* WORK TO COMPLETE *
According to the column on the office cloudburst and the 1990 "No S" proof set, who did the Florida collector contact after the find?

── TEXT UNDER STUDY

I have experienced cloudbursts before, but never has any managed to get my toes wet in the office. But now it has happened.
Water was coming off the roof so fast as these pages were being assembled that the drains of the F+W Media building fell behind. Water seeped through the base of the outside wall where I sit. I looked down to see a dark and growing wet spot spreading out and reaching my toes.
This is a first.
Had it gotten any worse, we would have had to shut the power off at my desk. Who knows when these words would have been written in that case.
My area was built 34 years ago, so this isn’t quite a once-in-a-hundred-year flood, but it is more than I have ever experienced.
What I had hoped to write about in this space was the newly found 1990 proof set with the “No S” cent. The valuable find was made by a Florida collector who had owned a bunch of sets for about a quarter of a century.
When he decided to look at them, he found the find of a lifetime. He contacted Ken Potter, the Numismatic News error expert. You can read the rest by clicking HERE.
This brought back memories of when I first learned that some of the 1990 proof sets had coins with missing mintmarks. I was quite anxious to take a look at the two sets I had ordered from the Mint.
As you have already guessed, the two sets I had been shipped were just as they were supposed to be. There was no valuable prize inside.
But the story of the lucky collector in Florida is a reminder to all of us not to make assumptions about what we own. Proof sets and other coins need to be examined. Check your 1990 proof sets and any other coins you own that you haven’t looked at closely. If you find something, send me an email at firstname.lastname@example.org.

────
── LISTED RECORDS

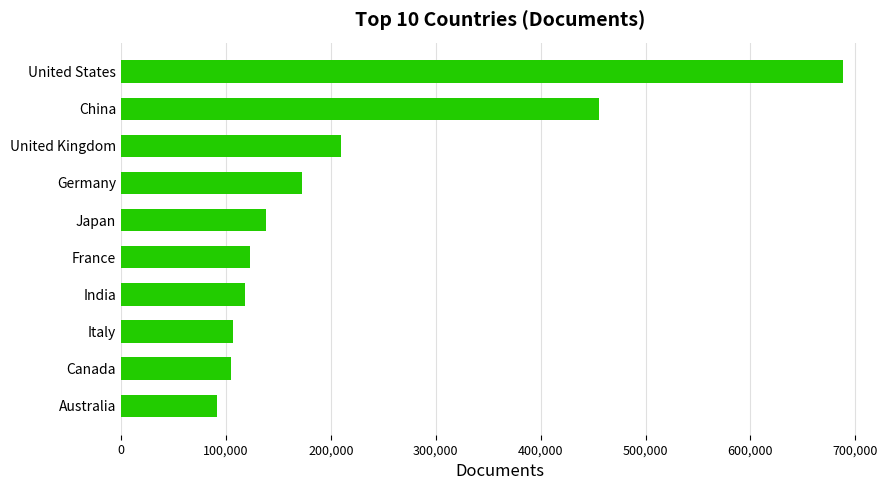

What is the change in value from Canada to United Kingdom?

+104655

────
── LISTED RECORDS

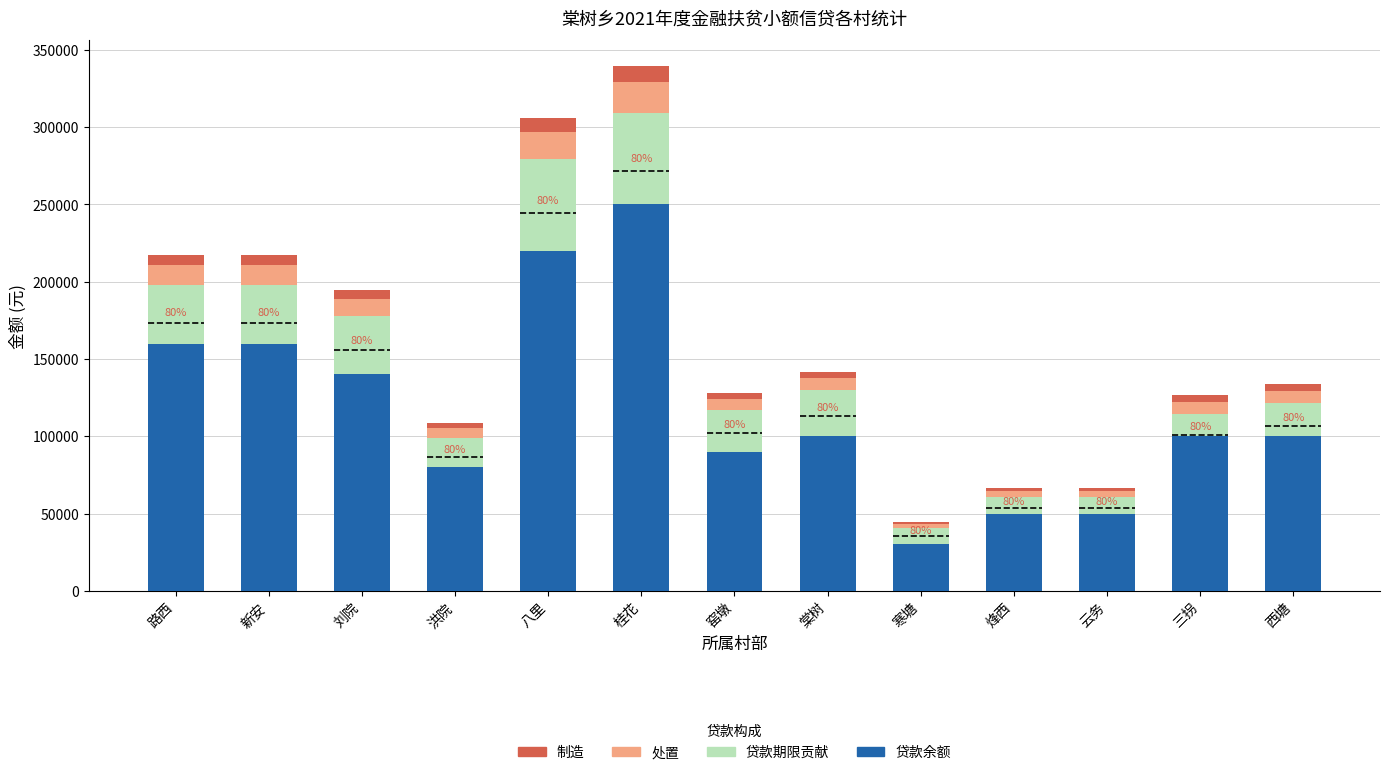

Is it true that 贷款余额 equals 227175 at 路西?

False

────

* SOLVED EXERCISE *
Ken Potter, the Numismatic News error expert.